4. The charge by the related provider or organizations for the services, facilities or supplies shall be considered an allowable cost when the nursing facility demonstrates all the following by clear and convincing evidence:
a. The supplying organization is a bona fide separate organization; and
b. A substantial part of the supplier's business activity of the type carried on with a nursing facility is transacted with others than the nursing facility and organizations related to the supplier by common ownership or control; and there is an open, competitive market for the type of services, facilities, or supplies furnished by the organization; and
c. The services, facilities or supplies are those which commonly are obtained by institutions, such as the nursing facility, from other organizations and are not basic elements of patient care ordinarily furnished directly to the patients by such institutions; and
d. The charge to the nursing facility is in line with the charge for such services, facilities, or supplies in the open market and no more than the charge made under comparable circumstances to others by the organization for such services, facilities or supplies.
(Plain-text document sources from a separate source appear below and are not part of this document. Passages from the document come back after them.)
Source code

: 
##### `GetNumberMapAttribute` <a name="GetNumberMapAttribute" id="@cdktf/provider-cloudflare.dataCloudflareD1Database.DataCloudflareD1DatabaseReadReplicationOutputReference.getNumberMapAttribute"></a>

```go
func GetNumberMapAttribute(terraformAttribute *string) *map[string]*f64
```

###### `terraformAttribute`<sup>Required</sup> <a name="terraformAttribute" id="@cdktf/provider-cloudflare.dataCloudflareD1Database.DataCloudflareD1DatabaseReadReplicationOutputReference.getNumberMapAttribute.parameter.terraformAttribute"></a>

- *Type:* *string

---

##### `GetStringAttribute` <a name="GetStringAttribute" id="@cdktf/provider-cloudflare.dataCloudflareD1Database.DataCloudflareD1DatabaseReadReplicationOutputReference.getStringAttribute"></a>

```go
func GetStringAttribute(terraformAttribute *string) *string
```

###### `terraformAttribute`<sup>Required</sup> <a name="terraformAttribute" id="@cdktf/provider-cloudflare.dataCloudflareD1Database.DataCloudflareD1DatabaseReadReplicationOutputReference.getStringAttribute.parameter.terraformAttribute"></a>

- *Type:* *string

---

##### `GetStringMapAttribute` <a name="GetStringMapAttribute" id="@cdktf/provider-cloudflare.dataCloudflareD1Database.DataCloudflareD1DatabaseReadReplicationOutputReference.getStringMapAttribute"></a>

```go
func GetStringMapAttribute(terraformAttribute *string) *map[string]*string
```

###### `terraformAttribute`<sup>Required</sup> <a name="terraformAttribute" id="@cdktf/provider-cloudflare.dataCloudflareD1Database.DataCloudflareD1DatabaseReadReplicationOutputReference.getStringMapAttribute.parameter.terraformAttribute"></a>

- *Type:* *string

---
8.441.5.J. NON-SALARIED STAFF
1. Members of religious orders serving under an agreement with their administrative offices shall be allowed comparable salaries paid persons performing comparable services.
2. If maintenance is provided such persons by the nursing facility, i.e., room board, clothing, the amount of these benefits shall be deducted from the amount otherwise allowed for a person not receiving maintenance.
8.441.5.K. OXYGEN
1. Only purchased oxygen concentrator costs, whether expensed or capitalized, shall be allowable costs on the MED-13. Such costs include, but are not limited to, all supplies, equipment and servicing expenses related to the maintenance of the purchased concentrators.
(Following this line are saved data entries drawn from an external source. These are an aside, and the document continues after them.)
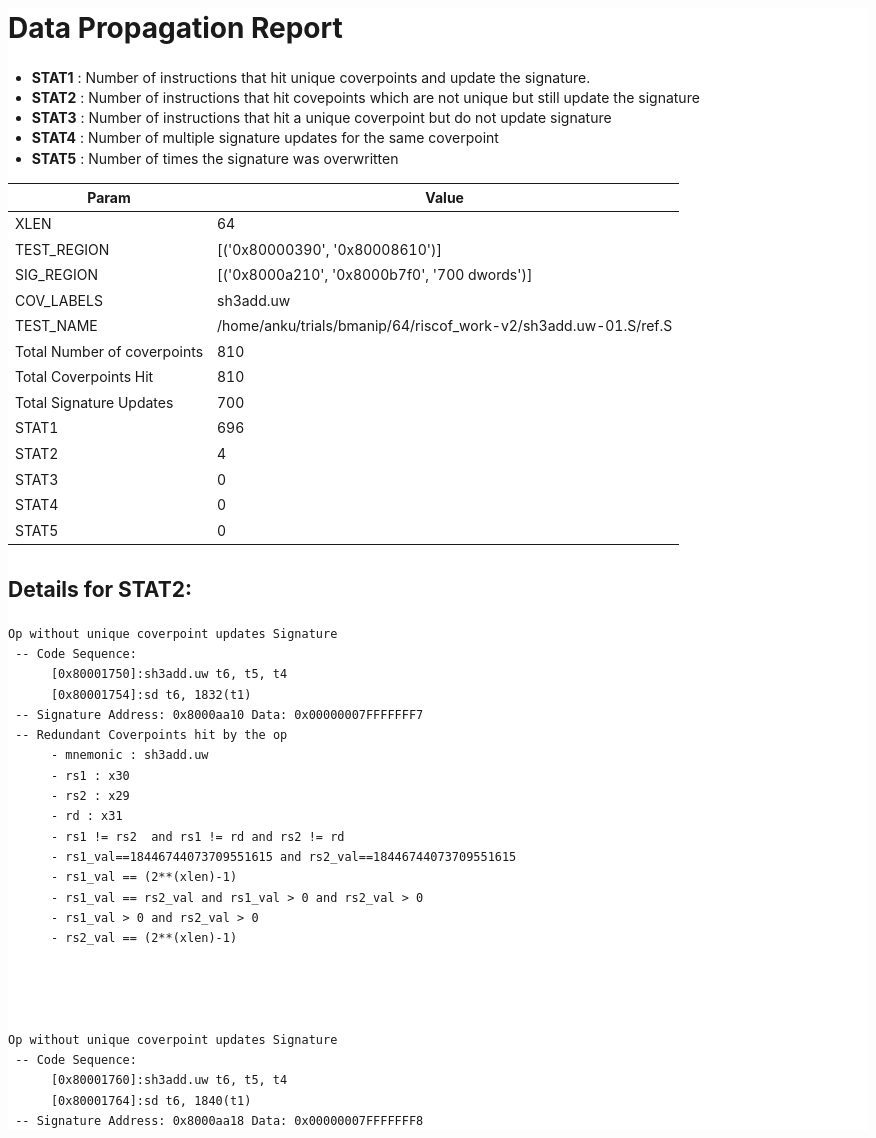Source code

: 
# Data Propagation Report

- **STAT1** : Number of instructions that hit unique coverpoints and update the signature.
- **STAT2** : Number of instructions that hit covepoints which are not unique but still update the signature
- **STAT3** : Number of instructions that hit a unique coverpoint but do not update signature
- **STAT4** : Number of multiple signature updates for the same coverpoint
- **STAT5** : Number of times the signature was overwritten

| Param                     | Value    |
|---------------------------|----------|
| XLEN                      | 64      |
| TEST_REGION               | [('0x80000390', '0x80008610')]      |
| SIG_REGION                | [('0x8000a210', '0x8000b7f0', '700 dwords')]      |
| COV_LABELS                | sh3add.uw      |
| TEST_NAME                 | /home/anku/trials/bmanip/64/riscof_work-v2/sh3add.uw-01.S/ref.S    |
| Total Number of coverpoints| 810     |
| Total Coverpoints Hit     | 810      |
| Total Signature Updates   | 700      |
| STAT1                     | 696      |
| STAT2                     | 4      |
| STAT3                     | 0     |
| STAT4                     | 0     |
| STAT5                     | 0     |

## Details for STAT2:

```
Op without unique coverpoint updates Signature
 -- Code Sequence:
      [0x80001750]:sh3add.uw t6, t5, t4
      [0x80001754]:sd t6, 1832(t1)
 -- Signature Address: 0x8000aa10 Data: 0x00000007FFFFFFF7
 -- Redundant Coverpoints hit by the op
      - mnemonic : sh3add.uw
      - rs1 : x30
      - rs2 : x29
      - rd : x31
      - rs1 != rs2  and rs1 != rd and rs2 != rd
      - rs1_val==18446744073709551615 and rs2_val==18446744073709551615
      - rs1_val == (2**(xlen)-1)
      - rs1_val == rs2_val and rs1_val > 0 and rs2_val > 0
      - rs1_val > 0 and rs2_val > 0
      - rs2_val == (2**(xlen)-1)




Op without unique coverpoint updates Signature
 -- Code Sequence:
      [0x80001760]:sh3add.uw t6, t5, t4
      [0x80001764]:sd t6, 1840(t1)
 -- Signature Address: 0x8000aa18 Data: 0x00000007FFFFFFF8
```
2. Oxygen concentrators of any size leased by medical supply companies to Medicaid nursing facility residents shall not be allowable costs and shall not be included in the MED-13.
8.441.5.L. LIMITATION ON MEDICARE PART A AND PART B COSTS
1. Effective July 1, 2024, Medicare and other third party (non-Medicaid) ancillary costs shall be excluded from the allowable Medicaid reimbursement for Class I nursing facilities.
8.441.6COMPLETION OF OPERATING EXPENSES SCHEDULE
8.441.6.A. All expenses should be reported on the operating expenses schedule. All adjustments to eliminate expenses or to apply expense recoveries shall be made on the operating expenses schedule.
8.441.6.B. Expense centers in operating expenses shall be used for distribution of expenses by object or natural classifications within the department or function. The expenses shall be classified sufficiently within the accounting records to allow preparation of operating expenses schedule.
8.441.6.C. Total expenses reported on the operating expenses schedule shall agree with the total expenses in the general ledger.